* _Exercise_
Please return every line of the records below that contains the word "Created".

─── Records shown

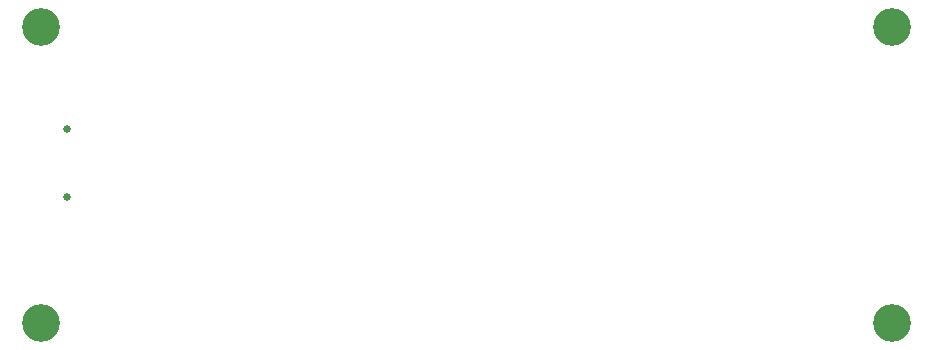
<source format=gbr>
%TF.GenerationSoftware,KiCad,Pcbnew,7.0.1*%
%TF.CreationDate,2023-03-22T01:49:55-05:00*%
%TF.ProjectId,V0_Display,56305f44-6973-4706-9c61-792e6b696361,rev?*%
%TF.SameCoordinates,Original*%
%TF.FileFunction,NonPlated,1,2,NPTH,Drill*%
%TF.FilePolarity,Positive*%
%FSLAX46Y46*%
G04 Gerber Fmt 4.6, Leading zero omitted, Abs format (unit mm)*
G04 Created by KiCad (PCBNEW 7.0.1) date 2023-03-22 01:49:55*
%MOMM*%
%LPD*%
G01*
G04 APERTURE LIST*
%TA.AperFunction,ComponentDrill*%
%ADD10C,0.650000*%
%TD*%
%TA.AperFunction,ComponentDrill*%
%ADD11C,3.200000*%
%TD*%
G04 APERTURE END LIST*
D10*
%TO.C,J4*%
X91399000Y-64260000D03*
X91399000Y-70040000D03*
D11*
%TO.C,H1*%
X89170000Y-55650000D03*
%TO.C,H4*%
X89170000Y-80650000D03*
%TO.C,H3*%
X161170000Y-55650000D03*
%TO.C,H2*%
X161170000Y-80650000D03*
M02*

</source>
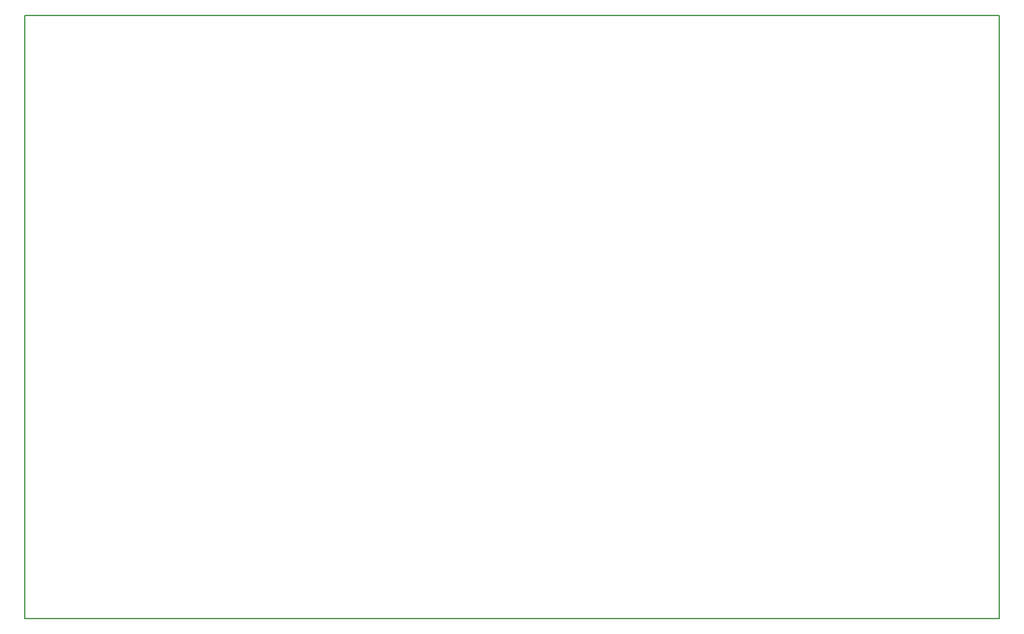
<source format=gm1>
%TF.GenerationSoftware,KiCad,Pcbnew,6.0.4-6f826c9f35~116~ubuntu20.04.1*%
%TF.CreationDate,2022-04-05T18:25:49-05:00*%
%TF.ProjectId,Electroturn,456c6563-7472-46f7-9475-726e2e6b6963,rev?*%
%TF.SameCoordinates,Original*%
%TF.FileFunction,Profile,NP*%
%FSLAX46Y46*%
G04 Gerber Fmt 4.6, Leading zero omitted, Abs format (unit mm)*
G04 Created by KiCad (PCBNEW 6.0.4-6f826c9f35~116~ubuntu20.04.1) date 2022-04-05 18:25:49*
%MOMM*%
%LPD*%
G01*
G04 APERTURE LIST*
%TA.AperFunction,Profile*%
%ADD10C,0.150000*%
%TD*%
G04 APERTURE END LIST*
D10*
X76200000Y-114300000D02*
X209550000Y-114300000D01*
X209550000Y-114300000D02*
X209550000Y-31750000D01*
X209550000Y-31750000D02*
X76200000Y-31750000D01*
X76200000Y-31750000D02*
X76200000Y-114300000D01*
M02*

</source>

──────

* _Response area_
G04 Created by KiCad (PCBNEW 7.0.1) date 2023-03-22 01:49:55*
G04 Created by KiCad (PCBNEW 6.0.4-6f826c9f35~116~ubuntu20.04.1) date 2022-04-05 18:25:49*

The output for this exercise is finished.